And some critics of the way Pennsylvania draws its legislative districts say it's an example of a system that disenfranchises voters by carving up communities to split up voting blocks, favoring one party over another. In doing so, redistricting can fragment communities, lumping voters from one area into a larger geographic region with which they might have little in common.

Infamously, before the last round of redistricting in 2010, State College borough itself was split by legislative districts. Allen Street, arguably the downtown's most recognized streetscape -- was split down the middle.

That was rectified during the last reapportionment. State College Borough is now represented by a single district. But the redrawn state house maps added new, and to some observers, strange wrinkles, primarily in the 77th and 81st state house districts.

Prior to the new maps, the 77th was a large district which encompassed most of State College and the county's northern and western, largely rural, reaches. The 81st district meanwhile, didn't enter Centre County at all.  It primarily covered rural Huntingdon County to the south.

■ ■ ■ ■ ■

— PROBLEM A —
In the passage on Pennsylvania redistricting, which street was split down the middle by legislative districts before the 2010 redistricting?
— PROBLEM B —
Continue the passage on Pennsylvania redistricting from its last sentence.

— STUDY MATERIAL —
■ ■ ■ ■ ■

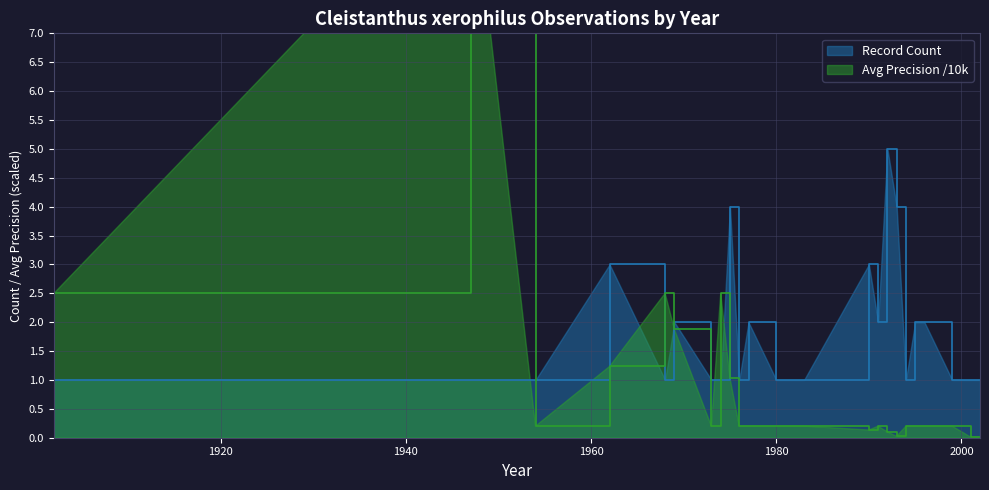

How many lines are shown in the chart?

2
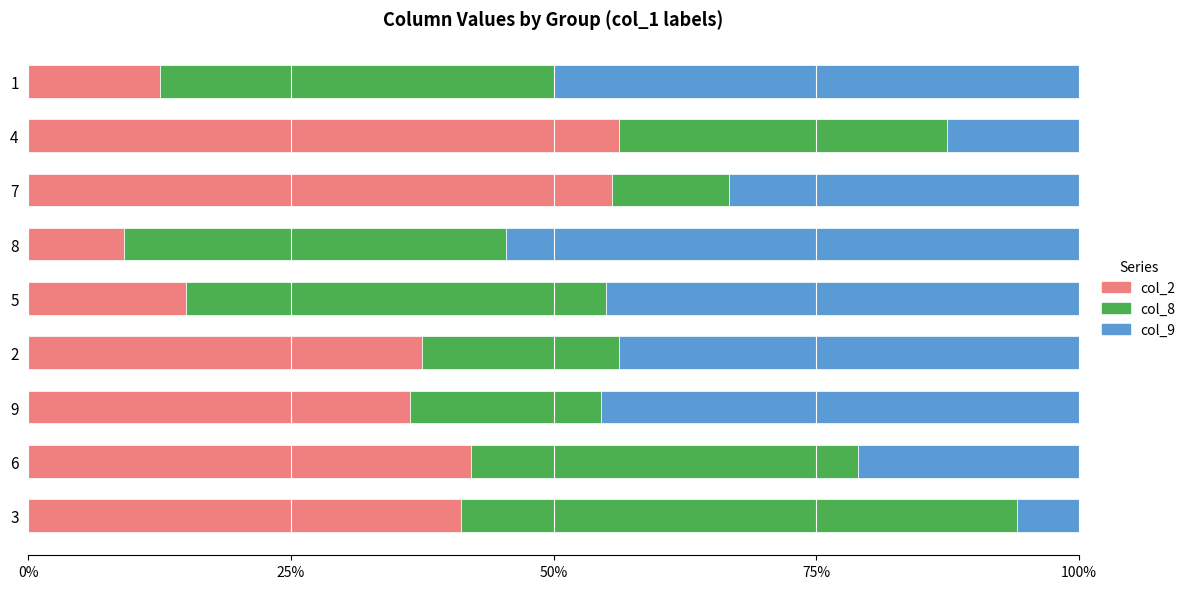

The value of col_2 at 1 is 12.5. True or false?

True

■ ■ ■ ■ ■

— ANSWER SECTION A —
Allen Street in State College.

— ANSWER SECTION B —
In the 2011 reapportionment, though, a suburban area adjacent to State College was peeled away from 77th District , (represented by Democrat Scott Conklin) and made part of the 81st district, which now stretches from the Pennsylvania Turnpike, through rural Huntingdon County, to the edges of State College.

The district, represented then by Republican Mike Fleck and now by Republican Rich Irvin, now also includes State College suburbs, such as Ferguson and Patton townships where much of the State College area's major commercial and residential growth has happened over the past 15 years.

In doing so it, it leaves State College Borough connected to the rest of the 77th district by only a narrow swath of unpopulated game lands.

"To us it makes no sense," said Tor Michaels, longtime chief of staff to 77th District Rep. Conklin.  "What does a person in Huntingdon County have in common with someone from Ferguson township?"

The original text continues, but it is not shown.